- EXCERPTED PASSAGE:
Readers here at the Sharp Sight blog will know that we think that data analysis is a valuable and highly under-appreciated skill.

More often than not, a lot of junior-level data science simply amounts to hard-core data analysis. Lower level data science is like data analysis with power tools (such as R or Python).

At more advanced levels, data science can be more complicated than mere data analysis, but at lower levels, data analysis will be a large amount of your work.

That being the case, it pays to be able to do data analysis. You need to be able to explore datasets. You need to be able to clean datasets. You need to be able to find insights in data.

Traditionally, over the last few decades, the tool of choice for this was Microsoft Excel. More recently, the “data analysis” field evolved and became more advanced. Somewhere in the mid to late 90’s, “analysts” began using power tools like SQL, SAS and SPSS.

As the field evolved, you started seeing data analysis departments start calling themselves “analytics” departments. People in these departments used the data “power tools” of the time (SQL, SAS, SPSS) to create business value from larger amounts of data than was previously possible with Excel alone. In some sense, that’s all “analytics” was … it was just “data analysis” with power tools.

In many ways, “data science” is just the next evolution of analytics, which was just an evolution of data analysis. That is to say, “data science” is often just a really advanced version of data analysis.

If you find yourself in an environment where much of the data work is just “hard core data analysis” (instead of machine learning and advanced topics), I strongly recommend that you use R. Specifically, I recommend using the tools of the Tidyverse.

To put it simply, R’s Tidyverse packages (`ggplot2`

, `dplyr`

, `tidyr`

, `stringr`

, `lubridate`

) are arguably the best set of tools for manipulating, visualizing, and analyzing data on the market. If your work consists mostly of creating large reports and ad-hoc data analyses, R and the Tidyverse are exceptional.

The reason why (as noted elsewhere in this post) is that the syntax for wrangling and analyzing data in the Tidyverse is superior. R’s Tidyverse syntax is easy to learn, easy to remember, and easy to use. Specifically, the various functions of the Tidyverse are very well named. You don’t have to remember a complicated function name with the Tidyverse. You don’t have to remember arcane syntax to get things done.

For example, if you want to “filter” your dataset and create a sub-set, there’s a simple function: `filter()`

. If you want to select a specific column from a dataset, you can use the well-named `dplyr`

function `select()`

.

Moreover, the functions of the Tidyverse are highly modular. Every function does one thing, and it does that thing well. This modularity makes the functions easier to learn and remember. It also makes them work like building blocks. You can take many simple Tidyverse functions and “connect” them together to create a more complicated process. Using these modular functions is almost like snapping together little Lego building blocks. If you know how to put together simple pieces, you can perform analyses that are very complicated.

To put it simply, R is excellent for analyzing data and getting things done in an analytics environment. For analytics, R is superior to Python, in my opinion.

If you come from a statistics background and you’ve used R in the past, I think R might be a better fit than Python.

I’ve encountered many former statistics students who have used R in the past, but haven’t really done any programming.

In that case, I highly recommend R.

First, I specifically recommend the Tidyverse dialect of R, because it’s so easy to learn and use.

Moreover, there’s strong ecosystem of statisticians and statistics experts in the R world. Anecdotally, more statisticians seem to use R than the Python. For example, when looking at statistics textbooks, you’ll find that if they use code, they often use R.

- REQUIRED ACTIONS:
a. List every Tidyverse package the passage on R and data analysis names.
b. Summarize the passage on R and data analysis in two sentences.

- DATA EXTRACT:
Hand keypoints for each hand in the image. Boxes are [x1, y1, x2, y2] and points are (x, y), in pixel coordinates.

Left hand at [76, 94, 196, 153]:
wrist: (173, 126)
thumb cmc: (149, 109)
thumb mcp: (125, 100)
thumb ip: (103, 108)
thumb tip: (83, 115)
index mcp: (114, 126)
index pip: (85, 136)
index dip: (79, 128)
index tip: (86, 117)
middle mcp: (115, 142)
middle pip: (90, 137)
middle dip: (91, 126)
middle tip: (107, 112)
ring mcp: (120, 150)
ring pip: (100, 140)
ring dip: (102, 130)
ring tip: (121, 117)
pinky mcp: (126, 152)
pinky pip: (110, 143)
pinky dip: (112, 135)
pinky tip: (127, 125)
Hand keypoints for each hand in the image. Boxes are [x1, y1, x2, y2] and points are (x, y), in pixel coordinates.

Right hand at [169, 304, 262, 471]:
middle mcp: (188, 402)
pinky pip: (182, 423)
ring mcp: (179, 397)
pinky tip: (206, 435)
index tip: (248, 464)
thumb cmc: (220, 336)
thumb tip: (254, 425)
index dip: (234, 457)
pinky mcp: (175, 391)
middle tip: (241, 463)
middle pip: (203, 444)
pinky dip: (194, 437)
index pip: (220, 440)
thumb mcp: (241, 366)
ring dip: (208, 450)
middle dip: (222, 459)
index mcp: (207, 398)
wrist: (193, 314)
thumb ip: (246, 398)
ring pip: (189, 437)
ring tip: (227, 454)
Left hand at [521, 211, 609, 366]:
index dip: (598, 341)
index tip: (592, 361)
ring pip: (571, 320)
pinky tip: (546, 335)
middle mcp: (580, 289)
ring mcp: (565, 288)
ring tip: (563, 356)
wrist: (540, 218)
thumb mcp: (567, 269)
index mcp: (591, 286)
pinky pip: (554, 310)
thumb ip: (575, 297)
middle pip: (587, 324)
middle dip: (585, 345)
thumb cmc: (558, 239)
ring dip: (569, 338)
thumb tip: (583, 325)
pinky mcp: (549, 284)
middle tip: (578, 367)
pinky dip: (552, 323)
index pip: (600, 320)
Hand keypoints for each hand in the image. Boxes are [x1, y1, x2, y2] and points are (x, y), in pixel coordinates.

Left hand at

---

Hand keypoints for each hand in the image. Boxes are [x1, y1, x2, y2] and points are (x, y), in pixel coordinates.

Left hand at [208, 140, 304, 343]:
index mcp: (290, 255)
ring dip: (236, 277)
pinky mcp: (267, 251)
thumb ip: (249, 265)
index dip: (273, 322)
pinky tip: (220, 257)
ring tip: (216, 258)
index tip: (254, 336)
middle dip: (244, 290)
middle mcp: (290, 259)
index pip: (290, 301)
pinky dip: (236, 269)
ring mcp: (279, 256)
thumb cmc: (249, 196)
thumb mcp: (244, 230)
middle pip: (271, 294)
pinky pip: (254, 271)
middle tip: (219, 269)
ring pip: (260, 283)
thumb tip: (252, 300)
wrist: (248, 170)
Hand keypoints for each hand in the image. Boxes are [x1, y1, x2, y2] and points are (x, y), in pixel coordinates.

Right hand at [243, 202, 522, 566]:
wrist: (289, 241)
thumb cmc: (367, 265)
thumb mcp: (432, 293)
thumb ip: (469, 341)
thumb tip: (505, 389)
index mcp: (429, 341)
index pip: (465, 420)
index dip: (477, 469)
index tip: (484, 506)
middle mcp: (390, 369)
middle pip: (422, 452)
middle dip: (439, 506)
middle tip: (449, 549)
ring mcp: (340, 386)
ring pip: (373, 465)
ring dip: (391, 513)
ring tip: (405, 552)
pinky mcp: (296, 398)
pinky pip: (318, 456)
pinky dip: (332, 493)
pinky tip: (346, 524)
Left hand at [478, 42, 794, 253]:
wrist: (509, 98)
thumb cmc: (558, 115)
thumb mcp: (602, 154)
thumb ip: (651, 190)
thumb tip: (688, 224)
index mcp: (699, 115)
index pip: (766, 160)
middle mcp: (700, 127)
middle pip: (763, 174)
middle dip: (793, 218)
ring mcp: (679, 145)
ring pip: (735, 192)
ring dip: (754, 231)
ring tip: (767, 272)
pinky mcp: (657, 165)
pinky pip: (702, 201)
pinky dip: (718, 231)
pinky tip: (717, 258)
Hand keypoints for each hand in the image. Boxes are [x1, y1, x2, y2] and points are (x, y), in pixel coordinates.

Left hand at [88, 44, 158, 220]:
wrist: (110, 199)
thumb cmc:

---

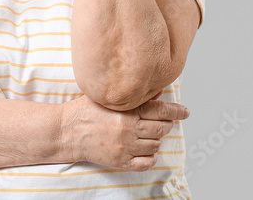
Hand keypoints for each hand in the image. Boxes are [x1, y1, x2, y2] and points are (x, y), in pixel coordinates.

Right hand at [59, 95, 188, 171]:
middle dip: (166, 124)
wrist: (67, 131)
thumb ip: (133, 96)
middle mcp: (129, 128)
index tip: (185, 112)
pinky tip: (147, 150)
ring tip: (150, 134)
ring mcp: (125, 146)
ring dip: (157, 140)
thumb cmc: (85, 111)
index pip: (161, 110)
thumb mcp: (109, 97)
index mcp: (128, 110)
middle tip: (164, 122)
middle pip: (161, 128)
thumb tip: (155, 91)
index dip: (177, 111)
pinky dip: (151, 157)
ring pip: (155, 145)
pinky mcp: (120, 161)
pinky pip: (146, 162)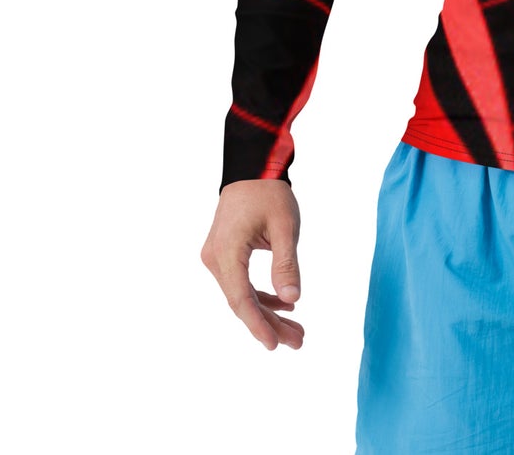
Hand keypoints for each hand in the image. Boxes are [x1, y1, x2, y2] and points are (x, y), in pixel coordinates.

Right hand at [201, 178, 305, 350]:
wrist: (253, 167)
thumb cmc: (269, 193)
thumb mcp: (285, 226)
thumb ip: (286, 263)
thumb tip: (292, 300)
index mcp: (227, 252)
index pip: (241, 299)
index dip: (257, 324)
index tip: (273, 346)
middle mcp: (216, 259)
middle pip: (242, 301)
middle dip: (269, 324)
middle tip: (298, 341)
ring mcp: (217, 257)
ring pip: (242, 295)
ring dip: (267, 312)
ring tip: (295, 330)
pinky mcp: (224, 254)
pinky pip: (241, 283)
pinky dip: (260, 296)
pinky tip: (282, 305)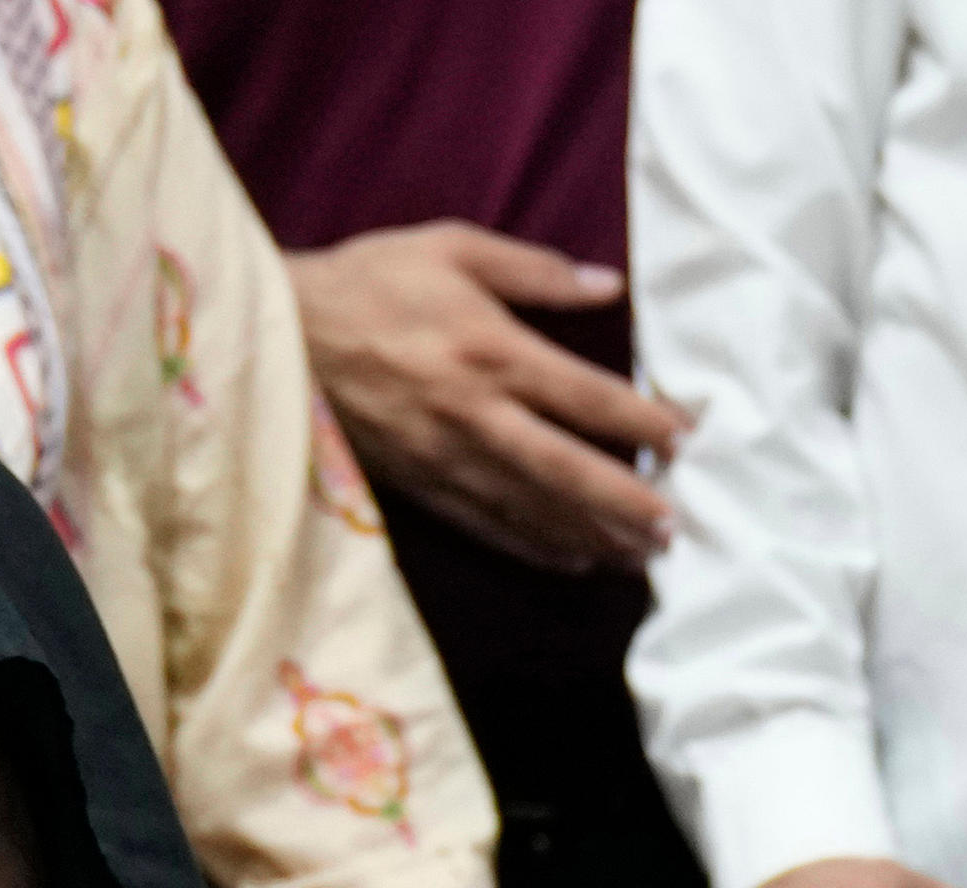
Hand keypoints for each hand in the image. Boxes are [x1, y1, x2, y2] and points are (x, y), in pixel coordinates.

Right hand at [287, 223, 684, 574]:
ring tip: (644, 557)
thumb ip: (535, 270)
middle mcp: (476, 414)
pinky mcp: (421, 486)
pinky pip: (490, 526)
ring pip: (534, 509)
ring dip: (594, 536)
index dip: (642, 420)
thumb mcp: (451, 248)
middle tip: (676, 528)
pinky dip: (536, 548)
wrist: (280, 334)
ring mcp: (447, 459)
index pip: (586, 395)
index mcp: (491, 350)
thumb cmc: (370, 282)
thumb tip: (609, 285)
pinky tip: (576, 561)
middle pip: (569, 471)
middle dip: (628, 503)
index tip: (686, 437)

- SOLUTIONS TO THE TASKS:
a. ggplot2, dplyr, tidyr, stringr, lubridate

b. Data analysis makes up much of lower-level data science, which the passage presents as the next evolution of analytics, itself data analysis with power tools like SQL, SAS and SPSS that followed Excel. For environments dominated by hard-core data analysis, and for people from a statistics background, it recommends R and its Tidyverse packages, whose well-named, modular functions are easy to learn and use.